## [Required work]
State how many lines of the listing below contain the string "blob". Give only the number.

## [Data listing]

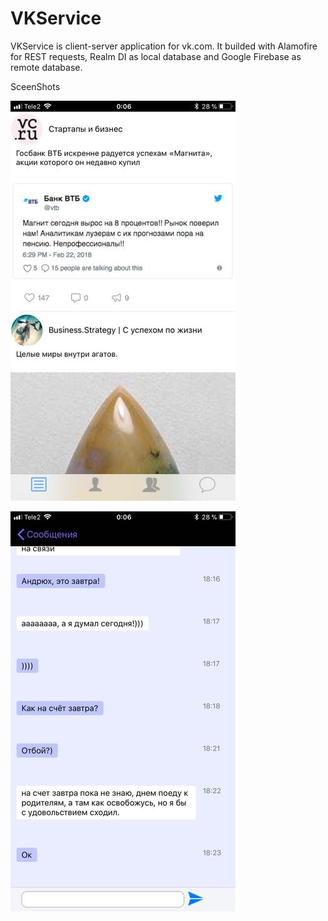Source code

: # VKService
VKService is client-server application for vk.com. It builded with Alamofire for REST requests, Realm DI as local database and Google Firebase as remote database.

SceenShots


![alt text](https://github.com/Booharin/VKService/blob/master/img/1211477.jpg)

![alt text](https://github.com/Booharin/VKService/blob/master/img/1211478.jpg)
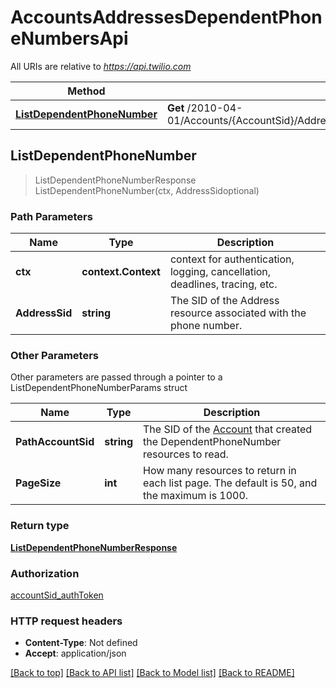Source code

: # AccountsAddressesDependentPhoneNumbersApi

All URIs are relative to *https://api.twilio.com*

Method | HTTP request | Description
------------- | ------------- | -------------
[**ListDependentPhoneNumber**](AccountsAddressesDependentPhoneNumbersApi.md#ListDependentPhoneNumber) | **Get** /2010-04-01/Accounts/{AccountSid}/Addresses/{AddressSid}/DependentPhoneNumbers.json | 



## ListDependentPhoneNumber

> ListDependentPhoneNumberResponse ListDependentPhoneNumber(ctx, AddressSidoptional)



### Path Parameters


Name | Type | Description
------------- | ------------- | -------------
**ctx** | **context.Context** | context for authentication, logging, cancellation, deadlines, tracing, etc.
**AddressSid** | **string** | The SID of the Address resource associated with the phone number.

### Other Parameters

Other parameters are passed through a pointer to a ListDependentPhoneNumberParams struct


Name | Type | Description
------------- | ------------- | -------------
**PathAccountSid** | **string** | The SID of the [Account](https://www.twilio.com/docs/iam/api/account) that created the DependentPhoneNumber resources to read.
**PageSize** | **int** | How many resources to return in each list page. The default is 50, and the maximum is 1000.

### Return type

[**ListDependentPhoneNumberResponse**](ListDependentPhoneNumberResponse.md)

### Authorization

[accountSid_authToken](../README.md#accountSid_authToken)

### HTTP request headers

- **Content-Type**: Not defined
- **Accept**: application/json

[[Back to top]](#) [[Back to API list]](../README.md#documentation-for-api-endpoints)
[[Back to Model list]](../README.md#documentation-for-models)
[[Back to README]](../README.md)

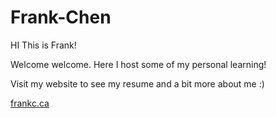# Frank-Chen

HI This is Frank!

Welcome welcome. Here I host some of my personal learning!

Visit my website to see my resume and a bit more about me :)

[frankc.ca](https://frankc.ca)
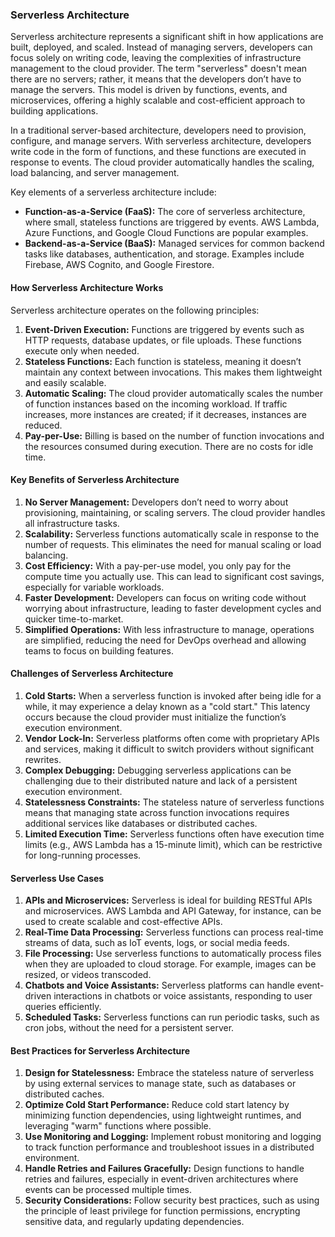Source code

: ### Serverless Architecture

Serverless architecture represents a significant shift in how applications are built, deployed, and scaled. Instead of managing servers, developers can focus solely on writing code, leaving the complexities of infrastructure management to the cloud provider. The term "serverless" doesn't mean there are no servers; rather, it means that the developers don’t have to manage the servers. This model is driven by functions, events, and microservices, offering a highly scalable and cost-efficient approach to building applications.

In a traditional server-based architecture, developers need to provision, configure, and manage servers. With serverless architecture, developers write code in the form of functions, and these functions are executed in response to events. The cloud provider automatically handles the scaling, load balancing, and server management.

Key elements of a serverless architecture include:

- **Function-as-a-Service (FaaS):** The core of serverless architecture, where small, stateless functions are triggered by events. AWS Lambda, Azure Functions, and Google Cloud Functions are popular examples.
- **Backend-as-a-Service (BaaS):** Managed services for common backend tasks like databases, authentication, and storage. Examples include Firebase, AWS Cognito, and Google Firestore.

#### **How Serverless Architecture Works**

Serverless architecture operates on the following principles:

1. **Event-Driven Execution:** Functions are triggered by events such as HTTP requests, database updates, or file uploads. These functions execute only when needed.
2. **Stateless Functions:** Each function is stateless, meaning it doesn’t maintain any context between invocations. This makes them lightweight and easily scalable.
3. **Automatic Scaling:** The cloud provider automatically scales the number of function instances based on the incoming workload. If traffic increases, more instances are created; if it decreases, instances are reduced.
4. **Pay-per-Use:** Billing is based on the number of function invocations and the resources consumed during execution. There are no costs for idle time.

#### **Key Benefits of Serverless Architecture**

1. **No Server Management:** Developers don’t need to worry about provisioning, maintaining, or scaling servers. The cloud provider handles all infrastructure tasks.
2. **Scalability:** Serverless functions automatically scale in response to the number of requests. This eliminates the need for manual scaling or load balancing.
3. **Cost Efficiency:** With a pay-per-use model, you only pay for the compute time you actually use. This can lead to significant cost savings, especially for variable workloads.
4. **Faster Development:** Developers can focus on writing code without worrying about infrastructure, leading to faster development cycles and quicker time-to-market.
5. **Simplified Operations:** With less infrastructure to manage, operations are simplified, reducing the need for DevOps overhead and allowing teams to focus on building features.

#### **Challenges of Serverless Architecture**

1. **Cold Starts:** When a serverless function is invoked after being idle for a while, it may experience a delay known as a "cold start." This latency occurs because the cloud provider must initialize the function’s execution environment.
2. **Vendor Lock-In:** Serverless platforms often come with proprietary APIs and services, making it difficult to switch providers without significant rewrites.
3. **Complex Debugging:** Debugging serverless applications can be challenging due to their distributed nature and lack of a persistent execution environment.
4. **Statelessness Constraints:** The stateless nature of serverless functions means that managing state across function invocations requires additional services like databases or distributed caches.
5. **Limited Execution Time:** Serverless functions often have execution time limits (e.g., AWS Lambda has a 15-minute limit), which can be restrictive for long-running processes.

#### **Serverless Use Cases**

1. **APIs and Microservices:** Serverless is ideal for building RESTful APIs and microservices. AWS Lambda and API Gateway, for instance, can be used to create scalable and cost-effective APIs.
2. **Real-Time Data Processing:** Serverless functions can process real-time streams of data, such as IoT events, logs, or social media feeds.
3. **File Processing:** Use serverless functions to automatically process files when they are uploaded to cloud storage. For example, images can be resized, or videos transcoded.
4. **Chatbots and Voice Assistants:** Serverless platforms can handle event-driven interactions in chatbots or voice assistants, responding to user queries efficiently.
5. **Scheduled Tasks:** Serverless functions can run periodic tasks, such as cron jobs, without the need for a persistent server.

#### **Best Practices for Serverless Architecture**

1. **Design for Statelessness:** Embrace the stateless nature of serverless by using external services to manage state, such as databases or distributed caches.
2. **Optimize Cold Start Performance:** Reduce cold start latency by minimizing function dependencies, using lightweight runtimes, and leveraging "warm" functions where possible.
3. **Use Monitoring and Logging:** Implement robust monitoring and logging to track function performance and troubleshoot issues in a distributed environment.
4. **Handle Retries and Failures Gracefully:** Design functions to handle retries and failures, especially in event-driven architectures where events can be processed multiple times.
5. **Security Considerations:** Follow security best practices, such as using the principle of least privilege for function permissions, encrypting sensitive data, and regularly updating dependencies.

## [Result of the exercise]
2